[Stored items]
== Segment start ==

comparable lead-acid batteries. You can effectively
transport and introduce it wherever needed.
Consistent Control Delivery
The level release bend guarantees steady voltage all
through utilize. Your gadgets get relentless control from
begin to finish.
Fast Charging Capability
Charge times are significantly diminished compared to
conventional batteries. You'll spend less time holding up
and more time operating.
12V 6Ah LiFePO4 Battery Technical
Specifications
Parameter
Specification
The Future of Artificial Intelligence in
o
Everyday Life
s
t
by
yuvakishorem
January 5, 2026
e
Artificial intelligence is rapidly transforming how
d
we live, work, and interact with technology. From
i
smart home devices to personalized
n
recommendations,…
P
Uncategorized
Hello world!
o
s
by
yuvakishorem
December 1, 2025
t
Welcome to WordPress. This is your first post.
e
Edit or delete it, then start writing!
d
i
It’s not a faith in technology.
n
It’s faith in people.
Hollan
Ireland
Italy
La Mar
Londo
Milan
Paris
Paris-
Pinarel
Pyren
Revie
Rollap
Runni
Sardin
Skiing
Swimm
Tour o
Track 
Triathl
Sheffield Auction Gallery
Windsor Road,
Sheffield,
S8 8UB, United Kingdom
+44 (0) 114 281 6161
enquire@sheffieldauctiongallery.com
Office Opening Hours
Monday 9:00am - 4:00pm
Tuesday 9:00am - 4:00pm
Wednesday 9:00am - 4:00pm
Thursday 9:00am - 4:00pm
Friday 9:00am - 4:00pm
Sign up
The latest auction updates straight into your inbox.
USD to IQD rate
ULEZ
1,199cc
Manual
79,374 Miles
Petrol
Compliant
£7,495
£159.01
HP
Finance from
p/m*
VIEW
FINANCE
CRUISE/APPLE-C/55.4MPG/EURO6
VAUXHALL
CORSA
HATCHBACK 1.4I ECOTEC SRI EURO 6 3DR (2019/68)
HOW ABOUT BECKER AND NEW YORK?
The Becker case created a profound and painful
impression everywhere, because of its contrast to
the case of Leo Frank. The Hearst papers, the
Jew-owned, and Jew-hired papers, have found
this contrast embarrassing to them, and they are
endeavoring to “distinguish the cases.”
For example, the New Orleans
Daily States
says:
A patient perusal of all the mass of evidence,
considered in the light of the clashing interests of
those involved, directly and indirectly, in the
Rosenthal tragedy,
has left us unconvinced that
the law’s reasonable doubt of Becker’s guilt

== Segment end ==

» EXERCISE DIRECTIONS:
Every entry should be output exactly as written, please.

» SOLUTION TO THE EXERCISE:
comparable lead-acid batteries. You can effectively
transport and introduce it wherever needed.
Consistent Control Delivery
The level release bend guarantees steady voltage all
through utilize. Your gadgets get relentless control from
begin to finish.
Fast Charging Capability
Charge times are significantly diminished compared to
conventional batteries. You'll spend less time holding up
and more time operating.
12V 6Ah LiFePO4 Battery Technical
Specifications
Parameter
Specification
The Future of Artificial Intelligence in
o
Everyday Life
s
t
by
yuvakishorem
January 5, 2026
e
Artificial intelligence is rapidly transforming how
d
we live, work, and interact with technology. From
i
smart home devices to personalized
n
recommendations,…
P
Uncategorized
Hello world!
o
s
by
yuvakishorem
December 1, 2025
t
Welcome to WordPress. This is your first post.
e
Edit or delete it, then start writing!
d
i
It’s not a faith in technology.
n
It’s faith in people.
Hollan
Ireland
Italy
La Mar
Londo
Milan
Paris
Paris-
Pinarel
Pyren
Revie
Rollap
Runni
Sardin
Skiing
Swimm
Tour o
Track 
Triathl
Sheffield Auction Gallery
Windsor Road,
Sheffield,
S8 8UB, United Kingdom
+44 (0) 114 281 6161
enquire@sheffieldauctiongallery.com
Office Opening Hours
Monday 9:00am - 4:00pm
Tuesday 9:00am - 4:00pm
Wednesday 9:00am - 4:00pm
Thursday 9:00am - 4:00pm
Friday 9:00am - 4:00pm
Sign up
The latest auction updates straight into your inbox.
USD to IQD rate
ULEZ
1,199cc
Manual
79,374 Miles
Petrol
Compliant
£7,495
£159.01
HP
Finance from
p/m*
VIEW
FINANCE
CRUISE/APPLE-C/55.4MPG/EURO6
VAUXHALL
CORSA
HATCHBACK 1.4I ECOTEC SRI EURO 6 3DR (2019/68)
HOW ABOUT BECKER AND NEW YORK?
The Becker case created a profound and painful
impression everywhere, because of its contrast to
the case of Leo Frank. The Hearst papers, the
Jew-owned, and Jew-hired papers, have found
this contrast embarrassing to them, and they are
endeavoring to “distinguish the cases.”
For example, the New Orleans
Daily States
says:
A patient perusal of all the mass of evidence,
considered in the light of the clashing interests of
those involved, directly and indirectly, in the
Rosenthal tragedy,
has left us unconvinced that
the law’s reasonable doubt of Becker’s guilt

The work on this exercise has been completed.